Tornagrain New Town is a major new housing development outside Inverness in Scotland, not far from the Culloden Battlefield.
The style is what would be called in America "New Urbanism," but in Britain it's more like "New Villagism." The idea is to recreate the geometry and feel of small town life, instead of anonymous suburbs spreading indefinitely in every direction. The eventual plan is for a community of 12,000 people.
The owner and developer of Tornagrain is the Earl of Moray, and one of the big promoters of this kind of development is Prince Charles. Communities like this are the solution being pushed by the British old guard to problems like the housing shortage and the loneliness and alienation of modern life.
I doubt charming towns are really the solution to modernity's spiritual woes, but, hey, it can't hurt to live in a pretty place.
The town will have a range of prices; this is a block of flats where a 2-bedroom can be had for £137,000, or $175,000. Prices for the town houses seem to start around £200,000 and probably go up quite a bit from there.
I learned about this from the blog of designer Ben Pentreath, who works on the project. Pentreath's blog is a fascinating look at the British elite, people who have flats in London and country places with fabulous gardens, meet their chums for lunch at the Duke of Cambridge, admire restored 1950s Bentleys and Morris Minors, tour estates with the owner, who is referred to by a title like "the indomitable Zara", as guide, and generally wallow as their fabulous Britishness.
I have a strongly ambivalent relationship with these people. On the one hand I love their gardens and their houses, and I share with them a passion for preserving Britain's historic buildings and landscapes. On the other hand their devotion to Victorian landscapes seems to ignore the basic economic realities of both Victorian times, when these landscapes were maintained by badly paid semi-serfs and the nation had to import most of its food, and our own, when the whole apparatus must be constantly subsidized by cash flows from London and the rest of global capitalism. This goes back at least to the eighteenth century, when the gentry began marrying the daughters of rich merchants or Jamaican sugar planters, and continues to this day; I read at least once every year about an amazing historic house restored by a new owner who made a pile of money is some kind of stock speculation.
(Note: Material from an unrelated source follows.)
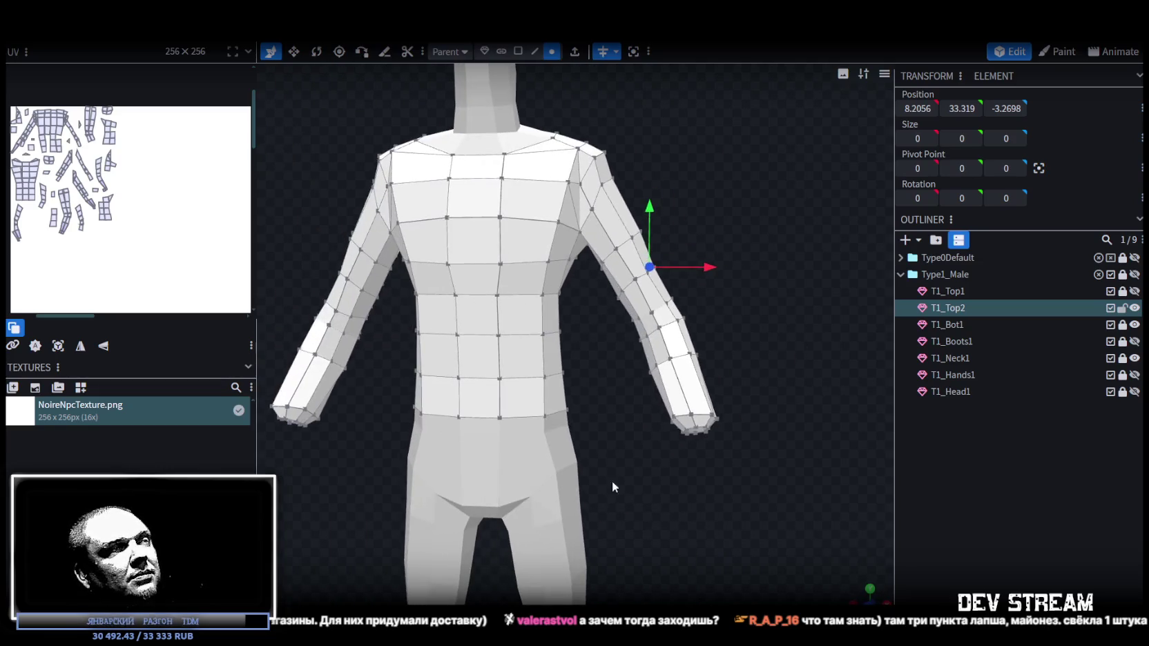
{"action": "scroll", "coordinate": [640, 432], "scroll_direction": "up", "scroll_amount": 3}
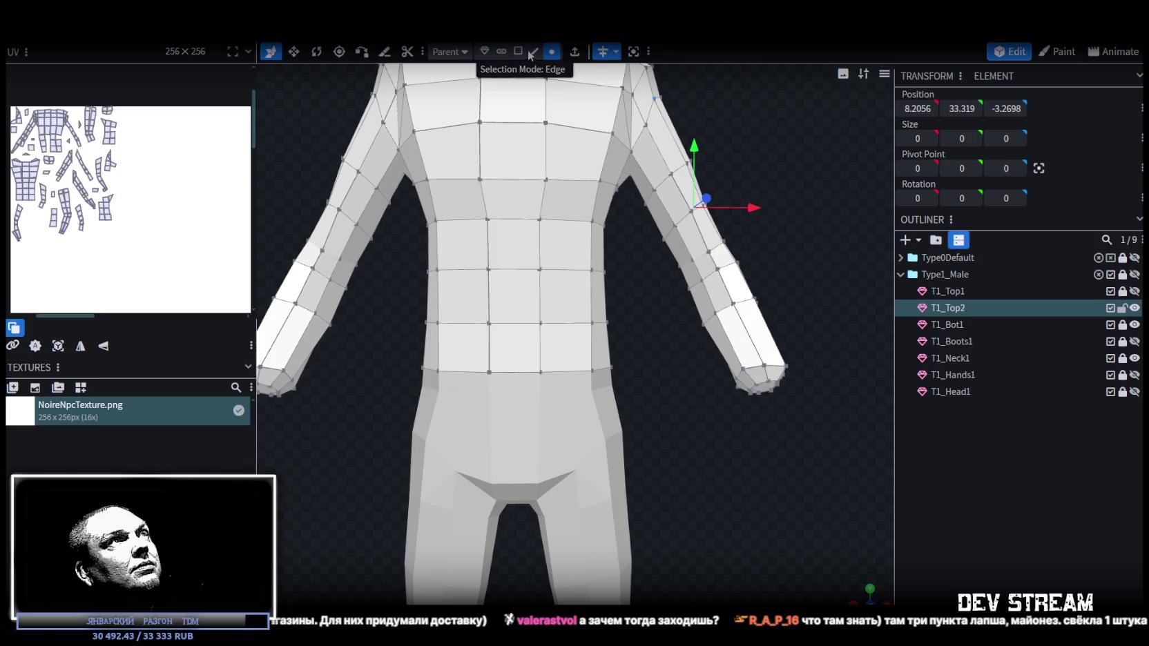
{"action": "left_click", "coordinate": [545, 369]}
- Loop-cut the torso with one new edge loop at offset 1.2726
{"action": "key", "text": "alt+r"}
And, really, what does this kind of small Britain nostalgia have for most of its inhabitants, or the world's? Tornagrain looks like a great place for 12,000 people to live, but in Britain millions of people live in crappy flats, many in dangerous towers like the one that burned in London a few years ago; not much hope we'll be able to house them in villages. Nor is there much hope we'll be able to feed 7 billion using Victorian methods. Sometimes the whole back-traditional-farming-and-traditional-communities thing feels like a fad for a few rich people. But I suppose it's too much to ask that the Earl of Moray would solve all our problems, and at least he has provided some housing within the reach of ordinary working folks. So I will let this be what it is, a housing development prettier and better-thought-out than most others, and give thanks that someone with power cares about preserving the landscape that much of Britain a wonderful place.